Many businesses have pursued cost reductions by streamlining their workforce but they could have easily cut the same amount by improving their employees’ time management.

That said, employees are not all to blame for this issue. Stress levels are at an all-time high as companies strive to deliver solutions at breakneck speeds. 

As a result, employees buckle under pressure especially if they’re not paid relative to their efforts. This leads to subpar performance, one of which includes slacking at work to stay sane in stressful conditions.

What if your company has reasonable workloads yet productivity is still underwhelming? 

It turns out our brains are awful at time management. No one is born great at managing time. You have to practice it just like any other skill and the same goes for your team members. 

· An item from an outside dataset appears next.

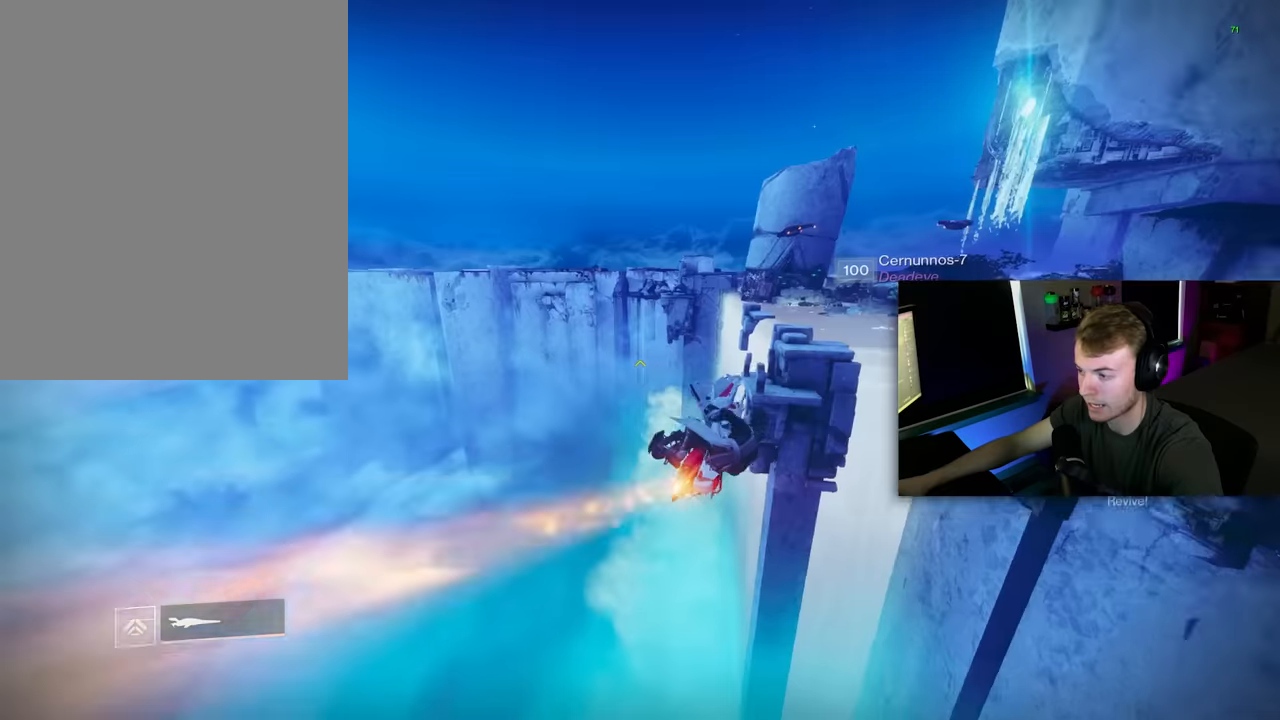
{"keys": [], "mouse": ["right"], "events": [[100, "a", "down"], [100, "shift", "down"], [420, "s", "up"], [480, "a", "up"], [480, "shift", "up"]]}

The more you enforce practical time management principles, the more productive your team will be through repetition.

Here are some time management tips that can help your team members:

1. Know How You Spend Your Time

The biggest mistake is to spend your work time on the wrong things. It’s not wrong to let off steam on social media, but it should not reach the point where you’re distracted every five minutes from your daily tasks.

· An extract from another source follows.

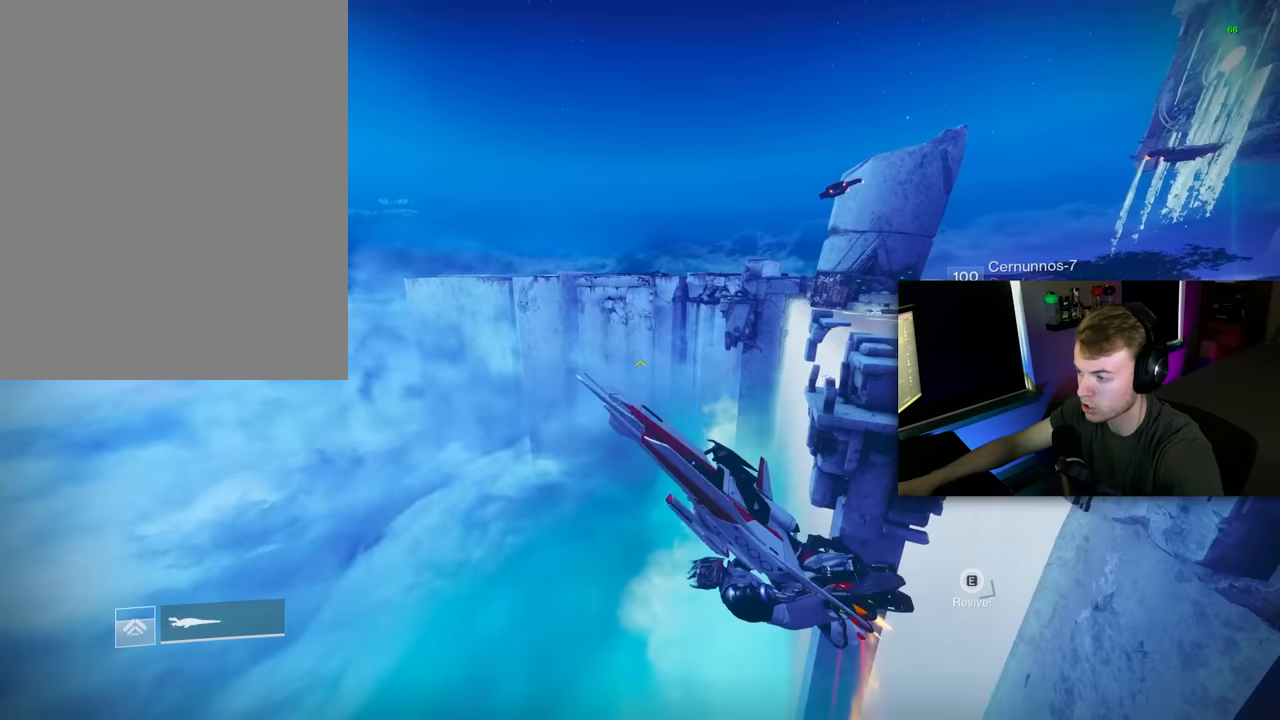
{"keys": ["s"], "mouse": ["right"], "events": [[60, "a", "down"], [120, "a", "up"], [200, "a", "down"], [260, "a", "up"], [480, "s", "down"]]}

Other common signs of inefficient time usage include:

  • Achieving minimal results even after a long day.
  • Not doing what you’re supposed to do aka procrastination.
  • Worrying too much about future events instead of performing what’s at hand.
  • All talk and no action.

One way to overcome this problem is with a time audit. Think of it as a tax audit for your day to day life. 

The goal is to identify where your time is spent daily so you can eliminate unnecessary events that impede you from getting things done. You can then use this information to plan a cohesive and compact work schedule to boost your performance further.

A time audit is made up of three parts:

  1. How do you want to spend your time on achievable goals?
  2. How are you currently spending long periods of time?
  3. How can you adjust your schedule to meet your target?

Let’s say you want to learn the fundamentals of accounting to complement your new role. You aim to allocate five to six hours a week going through online accounting classes. 

After performing a time audit, you find out only an hour of your week is spent on learning. You restructure your schedule to align with your goal and (hopefully) stick with it.

The first step of a time audit is to create a table—both physical and online charts work fine. 

Then, add a column in your table for every day of the week. 

You can jot down fewer days but we suggest on a full week for optimal productivity. The rows of your table should start in the morning (e.g. 6 a.m.). Expand your rows in thirty-minute increments until the end of your day.

Here’s a sample task list audit for clarity.

time audit schedule example

To begin tracking your time, fill in the rows every thirty minutes with a short and concise description of what specific task you’re doing at that time.

Do this for a week and you should be able to easily identify unproductive time sinks in your daily schedule and make the necessary changes.

A time audit is so important it should be the first step of any time management strategy. Instead of wild assumptions, you get an honest, critical analysis of how you use time which serves as a solid foundation for other workflow improvements.

2. Start With a Clear Focus

All of the world’s greatest athletes share a common trait among them. They have incredible levels of focus that spur them to push past their comfort zone to achieve victory. 

Curiously enough, successful entrepreneurs and business leaders also share this hawk-like focus in realizing their aspirations.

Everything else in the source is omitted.